The film industry reckons the losses caused by piracy total more than a massive $70 million a year. That represents nearly half of the annual national box office and is about 25 percent of the size of the legal market. This includes illegal downloading and the distribution of films.
What's being done?
NZFACT is helping to fight piracy by educating people about its effects, taking action against internet thieves and disc pirates, working with the police around the world to root out pirate operations and working to ensure movies are available legally using new technologies.
What can I do?
Not many people would dream of shoplifting a DVD from a shop. But for some reason, some people wouldn't think twice about downloading a copy of a movie they didn't pay for from the internet. Or about buying a movie from a dodgy dealer, but not from an authorised outlet. Why? Perhaps it's because the movie industry produces creative intangible products - intellectual property - as opposed to products that people can touch and feel. For some reason, this makes some people feel more comfortable about the act of taking something without paying for it.
Online safety tips to stop movie piracy
NZFACT encourages you to remember these simple online safety tips:
1Watch out for titles ‘too new to be true': Movies that haven't come out in New Zealand cinemas yet, or which are still showing in cinemas, will not usually be available on DVD. If very recent titles are being sold on DVD on an auction site or local online retail sites, they are most likely pirated.

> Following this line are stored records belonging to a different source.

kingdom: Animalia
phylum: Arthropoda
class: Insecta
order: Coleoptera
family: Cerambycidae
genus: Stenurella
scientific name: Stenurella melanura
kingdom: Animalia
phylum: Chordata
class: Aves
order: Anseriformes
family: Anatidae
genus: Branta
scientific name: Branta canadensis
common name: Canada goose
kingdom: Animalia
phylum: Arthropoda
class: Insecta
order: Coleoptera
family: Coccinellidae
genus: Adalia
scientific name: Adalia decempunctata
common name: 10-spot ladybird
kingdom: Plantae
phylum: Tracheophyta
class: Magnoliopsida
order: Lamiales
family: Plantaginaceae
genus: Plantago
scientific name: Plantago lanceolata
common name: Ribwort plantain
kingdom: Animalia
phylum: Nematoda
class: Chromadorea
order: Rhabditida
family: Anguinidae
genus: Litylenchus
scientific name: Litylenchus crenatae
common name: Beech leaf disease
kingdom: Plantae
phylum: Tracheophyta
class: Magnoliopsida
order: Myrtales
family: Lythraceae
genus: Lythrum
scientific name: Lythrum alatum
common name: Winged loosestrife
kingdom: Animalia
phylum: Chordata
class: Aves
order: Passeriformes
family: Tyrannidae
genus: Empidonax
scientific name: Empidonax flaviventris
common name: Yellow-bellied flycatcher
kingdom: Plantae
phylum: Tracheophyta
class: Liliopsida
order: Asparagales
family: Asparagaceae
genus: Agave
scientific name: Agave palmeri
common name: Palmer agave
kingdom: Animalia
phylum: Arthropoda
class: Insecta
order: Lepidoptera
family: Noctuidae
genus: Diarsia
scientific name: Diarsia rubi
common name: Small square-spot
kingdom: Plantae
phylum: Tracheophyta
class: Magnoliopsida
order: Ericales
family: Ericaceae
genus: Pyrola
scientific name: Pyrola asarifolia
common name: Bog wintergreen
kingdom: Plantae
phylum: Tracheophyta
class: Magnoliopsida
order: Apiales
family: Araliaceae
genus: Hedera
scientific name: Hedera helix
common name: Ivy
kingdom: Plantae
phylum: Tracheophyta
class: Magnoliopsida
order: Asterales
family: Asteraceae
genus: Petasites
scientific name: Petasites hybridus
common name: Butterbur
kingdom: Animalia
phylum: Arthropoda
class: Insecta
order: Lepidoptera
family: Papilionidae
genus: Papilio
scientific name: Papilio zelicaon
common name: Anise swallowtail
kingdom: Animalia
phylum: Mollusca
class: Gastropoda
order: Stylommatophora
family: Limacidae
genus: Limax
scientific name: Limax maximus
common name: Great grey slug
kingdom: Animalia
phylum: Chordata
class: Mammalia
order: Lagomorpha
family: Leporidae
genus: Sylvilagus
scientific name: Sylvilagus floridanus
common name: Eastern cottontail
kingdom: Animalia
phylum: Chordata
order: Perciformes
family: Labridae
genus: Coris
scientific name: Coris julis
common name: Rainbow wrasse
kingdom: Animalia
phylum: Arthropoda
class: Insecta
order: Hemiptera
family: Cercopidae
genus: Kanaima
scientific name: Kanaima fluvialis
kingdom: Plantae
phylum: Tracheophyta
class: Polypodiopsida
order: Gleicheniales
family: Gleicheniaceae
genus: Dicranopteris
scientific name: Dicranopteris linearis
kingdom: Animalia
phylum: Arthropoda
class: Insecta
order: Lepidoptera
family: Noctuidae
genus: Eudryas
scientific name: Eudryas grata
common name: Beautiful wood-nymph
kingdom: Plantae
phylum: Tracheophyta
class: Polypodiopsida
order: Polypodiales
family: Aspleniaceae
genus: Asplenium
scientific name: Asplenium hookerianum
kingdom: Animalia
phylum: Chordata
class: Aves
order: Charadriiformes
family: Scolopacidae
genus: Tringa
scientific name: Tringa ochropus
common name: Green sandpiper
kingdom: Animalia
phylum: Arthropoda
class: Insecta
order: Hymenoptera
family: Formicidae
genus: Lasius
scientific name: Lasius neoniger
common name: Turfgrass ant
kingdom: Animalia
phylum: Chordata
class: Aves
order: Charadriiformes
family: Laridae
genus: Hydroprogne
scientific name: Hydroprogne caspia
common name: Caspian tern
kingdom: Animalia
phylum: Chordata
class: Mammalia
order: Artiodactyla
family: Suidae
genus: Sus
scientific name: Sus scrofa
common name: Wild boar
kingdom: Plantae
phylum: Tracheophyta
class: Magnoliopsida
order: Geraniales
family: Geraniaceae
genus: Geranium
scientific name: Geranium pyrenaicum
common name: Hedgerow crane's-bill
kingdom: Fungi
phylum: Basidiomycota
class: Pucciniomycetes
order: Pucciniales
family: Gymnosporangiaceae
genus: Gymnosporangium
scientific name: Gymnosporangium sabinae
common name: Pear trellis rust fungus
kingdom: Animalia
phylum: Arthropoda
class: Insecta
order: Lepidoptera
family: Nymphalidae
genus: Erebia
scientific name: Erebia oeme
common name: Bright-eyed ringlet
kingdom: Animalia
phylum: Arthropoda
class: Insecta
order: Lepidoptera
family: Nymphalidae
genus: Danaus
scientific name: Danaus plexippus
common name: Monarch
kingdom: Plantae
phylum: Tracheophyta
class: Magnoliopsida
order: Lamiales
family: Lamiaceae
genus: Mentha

Pirates also make ‘spoofs' of titles available on peer-to-peer networks, so what you think you are downloading might be a fake.
2Remember: ‘You get what you pay for': Even if you're hoping to see your favorite movie titles at a discounted price, the extremely low prices offered on some websites might indicate pirated product.
3Read the label: Once your DVD arrives, look at the packaging carefully and beware of products that don't look genuine. Poor quality print on the disc's surface and sleeve cover, as well as the lack of original artwork and any missing studio, publisher and distributor logos on the disc and packaging, usually suggest the product is pirated.
4There's no legal way of downloading movies in NZ:Ensure that the DVD you are watching is both classified and rated. There is continuing evidence that movies not rated by the Film and Video Labelling Body have adult pornography on the DVD and not the movie title that was indicated (sometimes written in pen!).